Ce nouveau groupe pourra-t-il aussi séduire le RN français, dont les eurodéputés siègent actuellement au sein du groupe de droite radicale Identité et Démocratie (ID) ? « Politiquement, le RN, le Fidesz de Viktor Orban et Matteo Salvini sont tout à fait compatibles », confirme Daniele Albertazzi, professeur de politique à l’université de Surrey qui a travaillé sur les mouvements d’extrême droite au sein de l’Union européenne.
Même Giorgia Meloni, dont le parti Frères d’Italie est à la tête du groupe très à droite des Conservateurs et réformistes européens (ECR – European Conservatives and Reformists), pourrait être intéressée par un super-bloc des extrêmes. « Elle vient d’être exclue des négociations pour les postes clés au sein de l’Union européenne et, ambitieuse comme elle est, elle fera tout pour avoir davantage d’influence au sein de l’Europe », estime Georgios Samaras.

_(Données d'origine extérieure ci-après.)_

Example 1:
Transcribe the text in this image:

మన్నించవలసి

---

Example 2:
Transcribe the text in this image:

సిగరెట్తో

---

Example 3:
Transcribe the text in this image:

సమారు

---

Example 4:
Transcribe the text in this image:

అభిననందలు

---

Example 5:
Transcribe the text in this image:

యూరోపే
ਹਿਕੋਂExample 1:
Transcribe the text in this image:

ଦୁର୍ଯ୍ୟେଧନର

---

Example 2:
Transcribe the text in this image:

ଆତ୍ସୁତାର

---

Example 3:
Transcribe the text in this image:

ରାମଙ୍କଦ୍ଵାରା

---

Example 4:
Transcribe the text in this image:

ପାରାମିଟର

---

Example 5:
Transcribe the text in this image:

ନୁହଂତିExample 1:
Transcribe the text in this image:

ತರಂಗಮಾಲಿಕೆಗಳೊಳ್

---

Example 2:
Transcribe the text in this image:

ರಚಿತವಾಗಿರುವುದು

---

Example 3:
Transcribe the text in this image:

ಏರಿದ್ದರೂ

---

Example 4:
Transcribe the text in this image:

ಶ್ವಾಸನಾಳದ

Le RN plus « Orbano-compatible »
Cependant, si Giorgia Meloni a attendu que tous les médias italiens et quelques journaux internationaux soulignent son peu d’enthousiasme pour le bon score du RN avant de se « réjouir », c’est que ce « rêve » d’un nouvel axe des extrêmes européens bute sur certaines considérations très terre à terre, d’après les experts interrogés par France 24. « Malgré les apparences, les partis d’extrême droite européens ne se rejoignent pas sur beaucoup de sujets au-delà d’un même socle idéologique d’exclusion », estime George Newth, politologue spécialiste des populismes en Europe à l’université de Bath.

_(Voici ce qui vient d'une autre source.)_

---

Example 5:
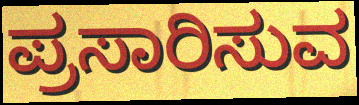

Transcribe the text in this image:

ಪ್ರಸಾರಿಸುವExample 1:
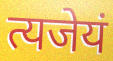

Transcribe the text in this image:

त्यजेयं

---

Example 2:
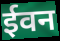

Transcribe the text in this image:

ईवन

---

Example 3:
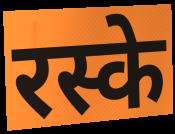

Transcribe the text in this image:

रस्के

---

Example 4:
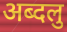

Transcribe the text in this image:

अब्दलु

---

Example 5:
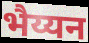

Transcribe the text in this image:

भैय्यनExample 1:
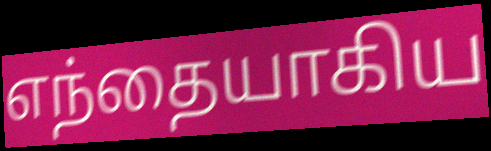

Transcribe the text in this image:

எந்தையாகிய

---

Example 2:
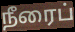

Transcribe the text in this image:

நீரைப்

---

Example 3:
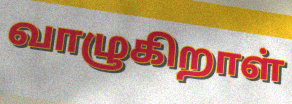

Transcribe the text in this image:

வாழுகிறாள்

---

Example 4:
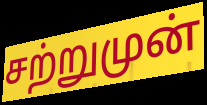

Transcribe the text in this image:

சற்றுமுன்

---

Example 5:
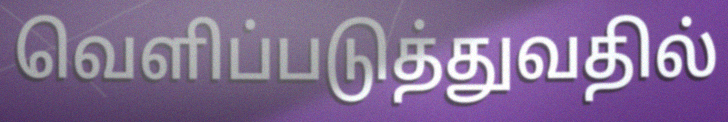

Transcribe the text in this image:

வெளிப்படுத்துவதில்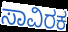
ಸಾವಿರಕ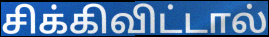
சிக்கிவிட்டால்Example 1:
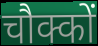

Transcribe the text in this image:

चौक्कों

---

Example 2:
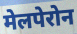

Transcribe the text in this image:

मेलपेरोन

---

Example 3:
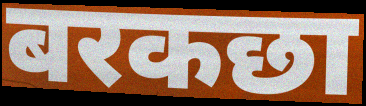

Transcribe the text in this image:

बरकछा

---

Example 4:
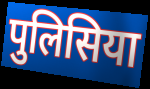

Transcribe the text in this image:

पुलिसिया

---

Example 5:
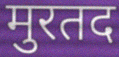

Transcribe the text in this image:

मुरतदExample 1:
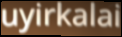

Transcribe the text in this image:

uyirkalai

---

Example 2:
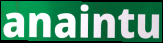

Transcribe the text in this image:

anaintu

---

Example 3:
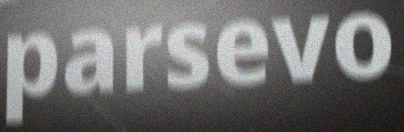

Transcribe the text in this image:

parsevo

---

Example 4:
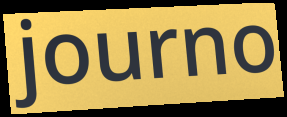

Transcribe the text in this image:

journo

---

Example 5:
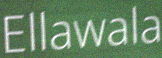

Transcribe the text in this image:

EllawalaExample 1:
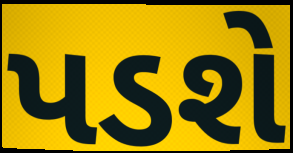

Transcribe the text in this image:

પડશે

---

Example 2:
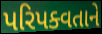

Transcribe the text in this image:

પરિપક્વતાને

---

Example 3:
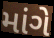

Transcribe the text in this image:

માંગે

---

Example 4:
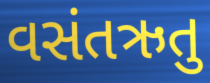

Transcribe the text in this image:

વસંતઋતુ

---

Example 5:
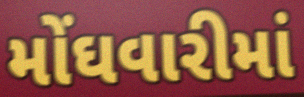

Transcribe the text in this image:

મોંઘવારીમાંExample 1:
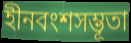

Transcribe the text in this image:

হীনবংশসম্ভূতা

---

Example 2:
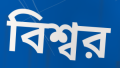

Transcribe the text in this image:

বিশ্বর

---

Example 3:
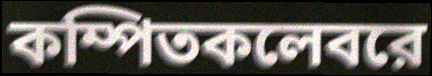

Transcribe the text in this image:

কম্পিতকলেবরে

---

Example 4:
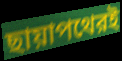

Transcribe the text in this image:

ছায়াপথেরই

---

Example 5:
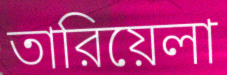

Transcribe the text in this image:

তারিয়েলাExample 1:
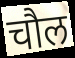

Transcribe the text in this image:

चौल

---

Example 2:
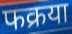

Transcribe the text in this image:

फक्रया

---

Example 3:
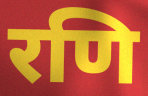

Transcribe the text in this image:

रणि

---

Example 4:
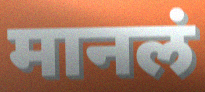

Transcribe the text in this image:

मानलं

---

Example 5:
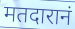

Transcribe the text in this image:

मतदारानं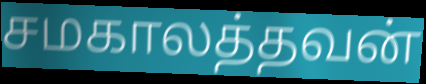
சமகாலத்தவன்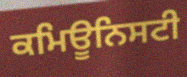
ਕਮਿਊਨਿਸਟੀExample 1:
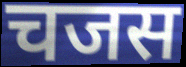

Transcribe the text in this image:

चजस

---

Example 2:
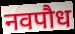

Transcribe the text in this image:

नवपौध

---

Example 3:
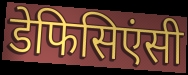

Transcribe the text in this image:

डेफिसिएंसी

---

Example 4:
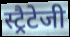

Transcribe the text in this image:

स्ट्रैटेजी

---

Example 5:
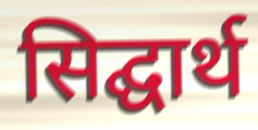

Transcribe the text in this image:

सिद्घार्थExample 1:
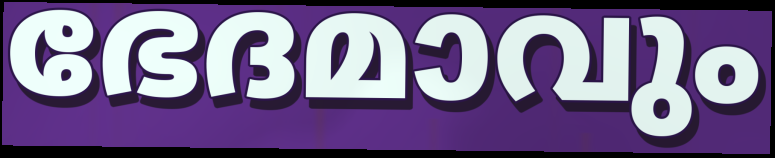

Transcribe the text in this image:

ഭേദമാവും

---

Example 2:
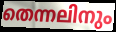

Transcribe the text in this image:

തെന്നലിനും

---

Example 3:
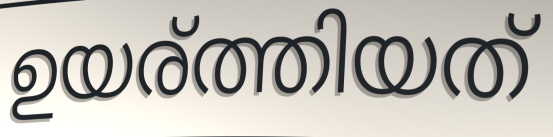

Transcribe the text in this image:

ഉയര്ത്തിയത്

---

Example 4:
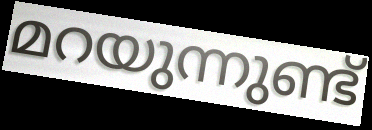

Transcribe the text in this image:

മറയുന്നുണ്ട്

« Une différence importante, par exemple, concerne leur position par rapport à la Russie et la guerre en Ukraine. La Hongrie est davantage pro-Russe, comme semble l’être le RN, alors que Giorgia Meloni se rapproche davantage de la ligne officielle européenne de soutien à l’Ukraine », souligne George Newth.
Avec un Rassemblement national aux portes du pouvoir en France, c’est aussi une extrême droite beaucoup plus eurosceptique que celle de Giorgia Meloni qui triomphe, d’après les experts interrogés par France 24. Marine Le Pen est beaucoup plus en phase avec Viktor Orban sur ces questions.
« Giorgia Meloni essaie depuis deux ans de démontrer à Bruxelles que l’extrême droite peut avoir un impact constructif sur les institutions européennes. Si un gouvernement français dirigé par le RN impose un discours beaucoup plus anti-européen au camp d’extrême droite, ce serait un sacré revers pour les efforts de normalisation de Giorgia Meloni », résume Daniele Albertazzi.
« Deux reines pour une même ruche »
Ce ne sont pas que des questions de 50 nuances de bruns. Il en va aussi des ambitions personnelles. Avant la percée électorale du RN – aux européennes puis au premier tour des législatives – Giorgia Meloni représentait la chef de file de l’extrême droite en Europe. « L’Italie était bien sûr plus puissante que la Hongrie au niveau européen. Il est beaucoup plus facile d’isoler Viktor Orban que d’ignorer Giorgia Meloni », note Daniele Albertazzi. Pour lui, la dirigeante italienne était en train de s’imposer comme la dirigeante capable de créer des ponts entre la droite dite traditionnelle et les forces plus radicales qui ont le vent en poupe dans plusieurs pays européens.
Une victoire massive du RN au second tour des législatives pourrait changer cette dynamique.
« S’il y avait un groupe rassemblant tous les partis d’extrême droite, il faudrait forcément trouver un ou une leader, et je ne sais pas qui accepterait de céder sa place à l’autre », s’interroge Georgios Samaras. « Il y aurait deux reines pour une seule ruche d’abeille, et je ne vois pas Giorgia Meloni se contenter des seconds rôles », confirme Daniele Albertazzi.
La dirigeante italienne pourrait-elle ainsi devenir un rempart improbable à l’influence sur la politique européenne d’un gouvernement français dirigé par le RN ? Pas forcément, estiment les experts interrogés par France 24. Il y aura toujours des grands thèmes comme la lutte contre l’immigration, ou ralentir l’agenda vert européen qui devraient permettre à ce nouveau front d’extrême droite de mettre des sérieux bâtons dans les roues européennes.